Do you remember those clever signs on the Washington Metro that were made up words with fake definitions as public service announcements? My favorite was “escalump: n. a person who becomes a human speed bump by suddenly stopping at the top or bottom of Metro escalators.” Apparently the mass transit officials in town felt that not stopping to check your watch at the bottom of a crowded escalator was such an underappreciated social norm that they had to alert people to the proper way to ride a moving staircase (it really boils down to walk, stand there, walk again). If it were any easier a child could do it…wait…children can do it, which leaves you on very thin ice.

I have to say that I think this sign is very unfair to speed bumps. At least they help to slow traffic on dangerous roads and do not waste precious resources like air and food as do the humanoid forms of social detritus that we’re discussing here. It seems like any place that serves as a choke point is also a magnet for gatherings of the self-absorbed and oblivious. We saw a version of this when discussing our clogged city sidewalks. The same is true of a crowded restaurant entryway. By all means, please finish picking the broccoli out of your teeth and dumping the bowl of mints into your purse before moving your recently expanded waistlines out from between me and my three hours worth of complementary dinner rolls.

But we see this problem in other places as well. We’ve all seen the i-bankers so absorbed in conversation that they have to stop just outside the main entrance of a 50 story office building to finish sharing their brilliant insights into the role of agricultural commodities in their getting hammered at the bar in 20 minutes. It’s almost as if the further they get from the building, the dumber they become so they have to drop all of their impressive knowledge within a 5 foot radius of the front door. This theory makes sense given how dumb they seem to be by the time they get to the bar.

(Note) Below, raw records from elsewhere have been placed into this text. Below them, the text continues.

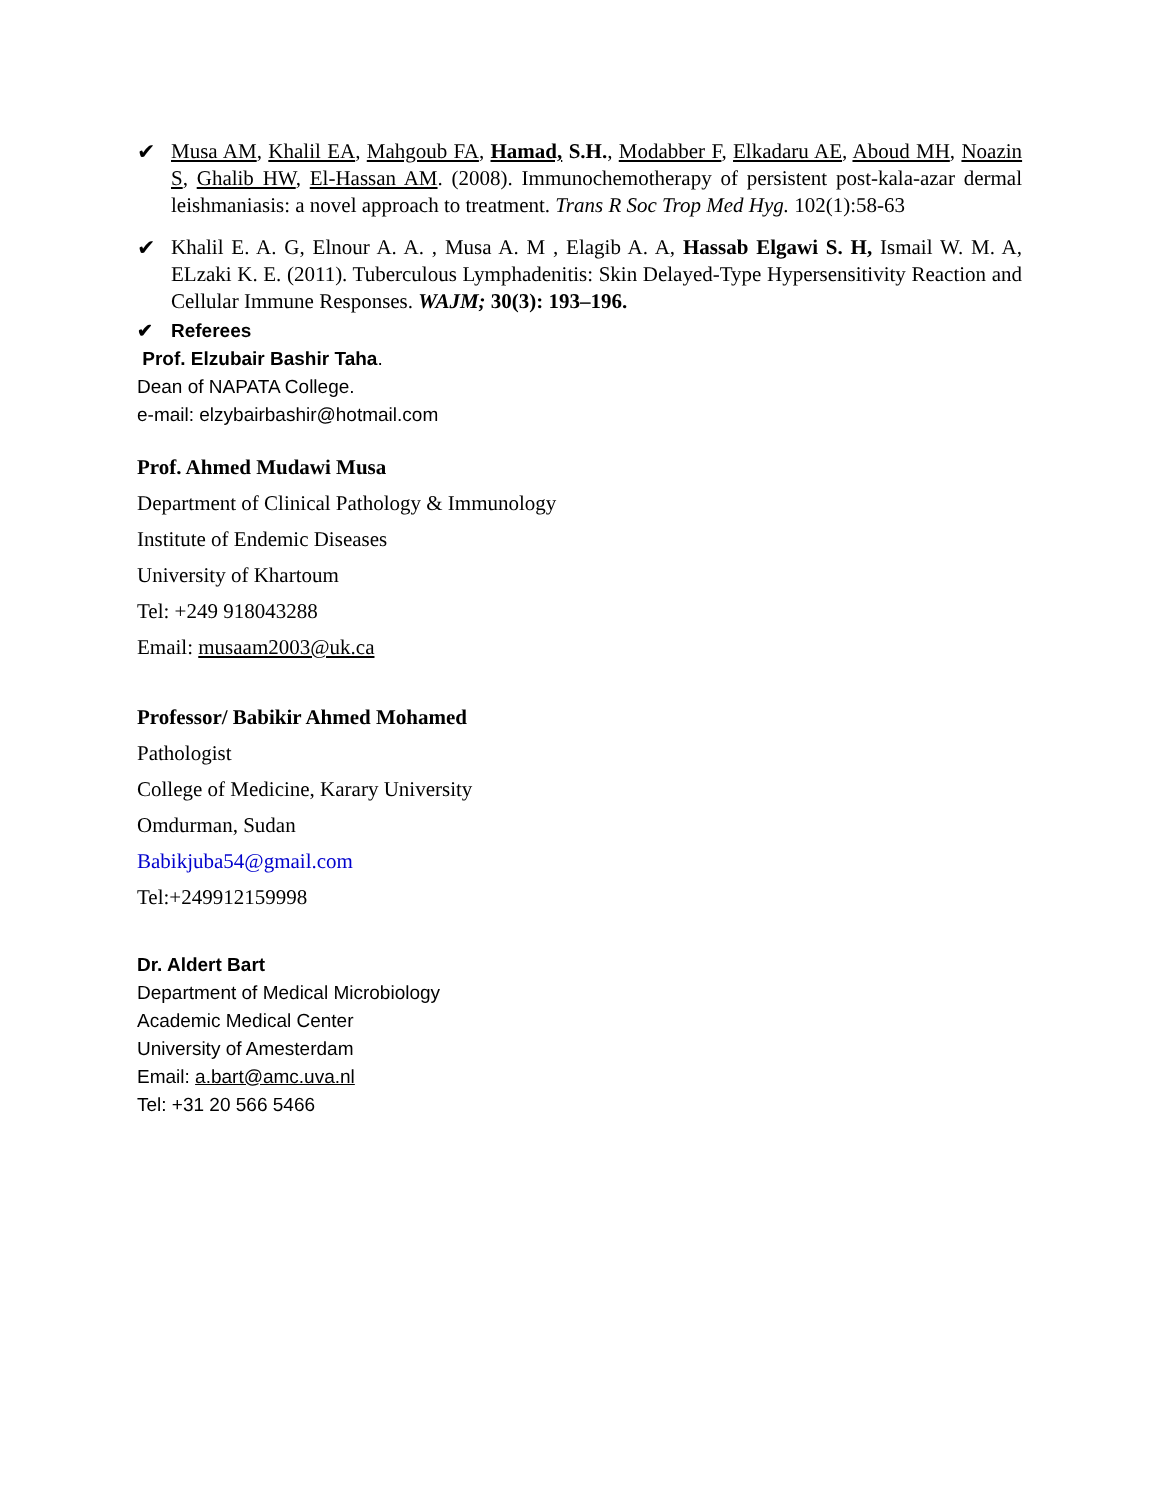✔ Musa AM, Khalil EA, Mahgoub FA, Hamad, S.H., Modabber F, Elkadaru AE, Aboud MH, Noazin S, Ghalib HW, El-Hassan AM. (2008). Immunochemotherapy of persistent post-kala-azar dermal leishmaniasis: a novel approach to treatment. Trans R Soc Trop Med Hyg. 102(1):58-63
✔ Khalil E. A. G, Elnour A. A. , Musa A. M , Elagib A. A, Hassab Elgawi S. H, Ismail W. M. A, ELzaki K. E. (2011). Tuberculous Lymphadenitis: Skin Delayed-Type Hypersensitivity Reaction and Cellular Immune Responses. WAJM; 30(3): 193–196.
✔ Referees
Prof. Elzubair Bashir Taha.
Dean of NAPATA College.
e-mail: elzybairbashir@hotmail.com
Prof. Ahmed Mudawi Musa
Department of Clinical Pathology & Immunology
Institute of Endemic Diseases
University of Khartoum
Tel: +249 918043288
Email: musaam2003@uk.ca
Professor/ Babikir Ahmed Mohamed
Pathologist
College of Medicine, Karary University
Omdurman, Sudan
Babikjuba54@gmail.com
Tel:+249912159998
Dr. Aldert Bart
Department of Medical Microbiology
Academic Medical Center
University of Amesterdam
Email: a.bart@amc.uva.nl
Tel: +31 20 566 5466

We also see a strange phenomenon in revolving doors. Turns out, there is some mechanism placed just inside the center pole that causes cell phones to ring only once, maybe twice at most. This is evidenced by the fact that no matter where a person is in the process of walking forward while also possibly pushing the door, he or she feels a keen sense of urgency about fumbling through every pocket on every garment on his or her person to answer the phone. “Logjam be damned, this could be Ed McMahon and if I don’t catch this by the second ring, I’ll never forgive myself.” Of course, the odds of it being Ed McMahon, or even a worthwhile long distance offer, are about as good as you using the word logjam, making the discounted, risk-adjusted value of this phone call about half a cent. So let’s make a deal. I’ll pay everyone a penny to just let it ring until they get through the door. You get some positive NPV out of the deal and I get a decent shot at putting my groceries away before the plastic bag handles sever the finger I would need to effectively communicate with you.